Troisièmement, nous allons créer dès notre entrée au pouvoir une nouvelle agence gouvernementale, le Service des soins à domicile, qui sera responsable de fournir des services de soutien à domicile. Cette agence permettra aux ainé(e)s et à toutes les autres personnes qui ont besoin de soutien à domicile d’y avoir un accès raisonnable et abordable. Tous les préposés aux soins et les travailleurs de cette agence seront des employés du secteur public et recevront les salaires et les avantages sociaux du gouvernement. Dans la mesure du possible, nous ferons la transition vers cette nouvelle agence gouvernementale en y intégrant les services à but non-lucratifs existant et leurs employés.

Quatrièmement, nous allons élargir Télé-soins pour appuyer le Service des soins à domicile. Télé-soin pourra alors agir comme défenseur des patients et sera responsable de les aider à trouver leur chemin au sein du système complexe de soins santé et de services sociaux. Télé-soins pourra alors mieux guider les patients vers le soutien et les services dont ils ont besoin.

Cinquièmement, nous évaluer les meilleures options qui permettraient de créer une Agence publique de services communautaires afin de remplacer la multitude d’agences qui existe actuellement. Cette mesure permettra à la province d’être redevable, transparente et d’établir des normes uniformes. Cette agence permettra également aux travailleuses et aux travailleurs de cette industrie d’être à l’emploi du gouvernement et de gagner des salaires décents. Nous allons mettre en place une telle agence publique au cours de notre premier mandat comme gouvernement.

Enfin, dès que nous serons élus, nous allons appliquer la loi sur l’équité salariale dans l’ensemble de ce secteur important, en plus de l’augmentation annoncée du salaire minimum à 15$. Celles et ceux qui fournissent des soins à domiciles et des services communautaires pourrons enfin compter sur un salaire décent.

Le gouvernement actuel a confié la prestation des services communautaires et des services aux aîné(e)s à une multitude d’agences. Certaines de ces agences sont à but non-lucratif, d’autres à but lucratifs, mais elles opèrent toutes selon des normes inégales, avec des salaires inadéquats et sans avantages sociaux. Il n’est donc pas surprenant que cette industrie peine à retenir et à renouveler sa main-d’œuvre.

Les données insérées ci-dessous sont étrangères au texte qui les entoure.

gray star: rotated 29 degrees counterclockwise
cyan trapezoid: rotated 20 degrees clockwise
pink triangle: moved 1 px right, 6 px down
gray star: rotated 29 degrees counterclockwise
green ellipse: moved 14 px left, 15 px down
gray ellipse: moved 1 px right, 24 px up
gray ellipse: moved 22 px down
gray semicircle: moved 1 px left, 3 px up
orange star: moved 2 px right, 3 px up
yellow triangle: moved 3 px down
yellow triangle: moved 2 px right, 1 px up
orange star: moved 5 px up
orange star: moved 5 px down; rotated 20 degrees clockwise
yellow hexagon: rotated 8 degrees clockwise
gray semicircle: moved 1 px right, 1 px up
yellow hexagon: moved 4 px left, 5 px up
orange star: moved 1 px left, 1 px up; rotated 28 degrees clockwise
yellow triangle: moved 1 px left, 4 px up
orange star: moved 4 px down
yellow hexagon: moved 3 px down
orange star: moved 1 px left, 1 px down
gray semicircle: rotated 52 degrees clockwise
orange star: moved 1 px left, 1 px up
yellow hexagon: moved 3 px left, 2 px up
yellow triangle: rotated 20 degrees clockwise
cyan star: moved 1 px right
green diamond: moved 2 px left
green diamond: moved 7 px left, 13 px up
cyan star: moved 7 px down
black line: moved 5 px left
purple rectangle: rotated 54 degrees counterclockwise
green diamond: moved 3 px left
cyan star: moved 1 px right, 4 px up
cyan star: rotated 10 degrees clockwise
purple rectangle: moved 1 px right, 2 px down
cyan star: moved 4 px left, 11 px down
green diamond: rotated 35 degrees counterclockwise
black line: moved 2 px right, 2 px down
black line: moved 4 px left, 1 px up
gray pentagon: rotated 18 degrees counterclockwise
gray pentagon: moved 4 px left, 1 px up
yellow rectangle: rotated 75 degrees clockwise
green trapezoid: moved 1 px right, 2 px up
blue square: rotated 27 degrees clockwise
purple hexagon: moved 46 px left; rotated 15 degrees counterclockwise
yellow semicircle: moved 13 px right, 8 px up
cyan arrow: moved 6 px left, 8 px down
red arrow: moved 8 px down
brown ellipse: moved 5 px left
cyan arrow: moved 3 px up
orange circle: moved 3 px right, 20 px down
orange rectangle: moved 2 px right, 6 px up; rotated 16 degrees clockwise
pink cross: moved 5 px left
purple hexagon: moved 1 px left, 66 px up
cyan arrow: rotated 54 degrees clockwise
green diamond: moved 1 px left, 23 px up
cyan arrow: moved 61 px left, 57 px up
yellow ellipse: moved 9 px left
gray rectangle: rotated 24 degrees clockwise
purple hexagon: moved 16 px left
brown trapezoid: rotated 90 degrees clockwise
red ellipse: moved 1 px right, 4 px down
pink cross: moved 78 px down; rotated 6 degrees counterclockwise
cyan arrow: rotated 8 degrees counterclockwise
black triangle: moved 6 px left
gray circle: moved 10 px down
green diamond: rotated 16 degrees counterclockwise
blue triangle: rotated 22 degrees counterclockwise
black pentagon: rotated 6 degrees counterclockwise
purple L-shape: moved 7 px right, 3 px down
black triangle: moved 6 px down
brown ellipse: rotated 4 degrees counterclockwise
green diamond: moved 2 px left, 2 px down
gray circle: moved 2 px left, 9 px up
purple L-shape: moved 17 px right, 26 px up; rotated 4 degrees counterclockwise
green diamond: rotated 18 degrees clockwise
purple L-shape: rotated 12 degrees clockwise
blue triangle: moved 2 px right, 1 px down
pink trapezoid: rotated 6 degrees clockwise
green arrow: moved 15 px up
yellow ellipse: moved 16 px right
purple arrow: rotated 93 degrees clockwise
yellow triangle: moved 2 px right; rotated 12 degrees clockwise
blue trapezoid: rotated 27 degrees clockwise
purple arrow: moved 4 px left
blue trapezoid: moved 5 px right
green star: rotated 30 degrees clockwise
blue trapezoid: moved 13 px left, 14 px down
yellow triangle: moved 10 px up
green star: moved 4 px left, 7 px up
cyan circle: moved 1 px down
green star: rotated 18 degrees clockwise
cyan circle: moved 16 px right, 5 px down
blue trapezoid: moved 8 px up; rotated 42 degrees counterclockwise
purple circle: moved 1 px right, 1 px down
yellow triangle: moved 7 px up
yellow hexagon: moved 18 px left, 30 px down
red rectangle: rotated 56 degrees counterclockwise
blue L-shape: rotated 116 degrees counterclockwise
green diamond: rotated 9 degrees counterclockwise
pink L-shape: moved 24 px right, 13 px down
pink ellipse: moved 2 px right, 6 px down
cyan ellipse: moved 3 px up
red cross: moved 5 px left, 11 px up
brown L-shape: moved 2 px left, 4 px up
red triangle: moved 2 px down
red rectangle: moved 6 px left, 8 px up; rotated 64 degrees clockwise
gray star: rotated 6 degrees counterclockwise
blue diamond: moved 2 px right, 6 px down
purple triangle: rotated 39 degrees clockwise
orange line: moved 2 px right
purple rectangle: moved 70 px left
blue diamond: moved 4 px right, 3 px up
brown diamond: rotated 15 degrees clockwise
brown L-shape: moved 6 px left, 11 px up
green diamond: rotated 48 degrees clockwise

Ce n’est d’ailleurs pas surprenant que les femmes forment une large majorité dans ce secteur. C’est un contraste frappant à l’excellent service offert par le Programme extra-mural du gouvernement qui offrent des soins aux patients directement dans leur domicile. Jusqu’à tout récemment, le Programme extra-mural était géré par nos régies de santé, à titre d’institution publique, avec des employés syndiqués.

Il est bien connu que la solution pour réduire le nombre de visites à l’hôpital et le taux d’occupation des lits d’hôpitaux est un système de transition efficace et coordonné. Cette transition est particulièrement importante pour celles et ceux qui peuvent être indépendant, mais qui ont besoin de soins réguliers, comme les aîné(e)s et les personnes qui souffrent d’une incapacité. La continuité des soins exige des partenariats, de la communication et une supervision globale, mais tous ces éléments manquent à l’heure actuelle et la situation risque de s’aggraver avec le transfert de l’extra-mural à Médavie.